As a response to the growing problem of terrorism as the Human Security Act of 2007
was insufficient to say that it addressed the terrorism in the Philippines, this is because
its passage, terrorism still persist. Thereafter, Duterte certified the necessity to
immediately enact HB 6875 in order to address the urgent need to strengthen the law
on anti-terrorism act. This was approved on the following day. Thereafter, the enrolled
bill was submitted to Office of the President and was signed into law.

This prompted the several petitions assailing the constitutionality of the ATA.
Particularly, among other things, they claim that ATA infringes on the right to due
process and smothers protected speech without any valid and compelling government
interest. They alleged that Section 4 is overly broad such that it can smother protected
speech.

According to them, Sec. 4 enumerates specific terroristic intents but does not identify
the outcomes or outward indicators that would enable the ATC or a law enforcer to
objectively attribute such terroristic intents to any specific act. The petitioners allege
that Sec. 4 likewise declares that such terroristic intent can be attributed to any act
regardless of the stage of execution.

In effect, petitioners argue that a law enforcer can point to any act, including speech,
and declare it as a terrorist act based on their subjective belief, rather than based on
any objective criteria, that the act or speech is animated by one of the enumerated
terroristic intents.

ISSUE: Whether Section 4 of ATA is constitutional.

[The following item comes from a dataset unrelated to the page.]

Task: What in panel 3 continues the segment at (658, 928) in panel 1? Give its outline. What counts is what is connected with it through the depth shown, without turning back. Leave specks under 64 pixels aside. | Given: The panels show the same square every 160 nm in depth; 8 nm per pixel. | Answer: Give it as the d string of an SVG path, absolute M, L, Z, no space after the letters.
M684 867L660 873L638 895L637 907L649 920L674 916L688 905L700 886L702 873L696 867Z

RULING: NO. The Supreme Court ruled for the unconstitutionality of Section 4 of ATA.
In its lengthy discussion, the Court discussed that pursuant to the long-standing
principle in statutory construction that every law has in its favor the presumption of
constitutionality. For a law to be nullified, it must be shown that there is a clear and
unequivocal breach of the Constitution.

The Constitution, however, abhors prior restraints on speech. Thus, a law does
not enjoy the presumption of constitutionality if it restrains speech. Instead,
a presumption of unconstitutionality arises. This presumption proceeds from the
constitutional command under Section 4, Article III that no law shall be passed
abridging free speech, expression, and their cognate rights. In such cases, therefore, it
becomes the burden of government to establish the law's constitutionality.

1
In the case at bar, the "Not Intended" Clause of Section 4's proviso is unconstitutional
under the strict scrutiny test. Applying this test, the government has the burden of
proving that the regulation: (1) is necessary to achieve a compelling State interest;
and (2) is the least restrictive means to protect such interest or the means chosen is
narrowly tailored to accomplish the interest.

Here, the government has not shown that said clause passes strict scrutiny. While
there appears to be a compelling state interest, such as to forestall possible terrorist
activities in light of the global efforts to combat terrorism, punishing speech intended
"to cause death or serious physical harm to a person, to endanger a person's life, or to
create a serious risk to public safety" is not the least restrictive means to achieve the
same. To the Court, for speech to be penalized it must pass
the Brandenburg standard, which the "Not Intended Clause" completely discounts.
Furthermore, there are already provisions that subsume such standard, such as the
provision on Inciting to Terrorism. Thus, as it stands, the "Not Intended Clause" only
blurs the distinction between terroristic conduct and speech, and hence, is not
narrowly tailored to subserve the aforesaid State interest.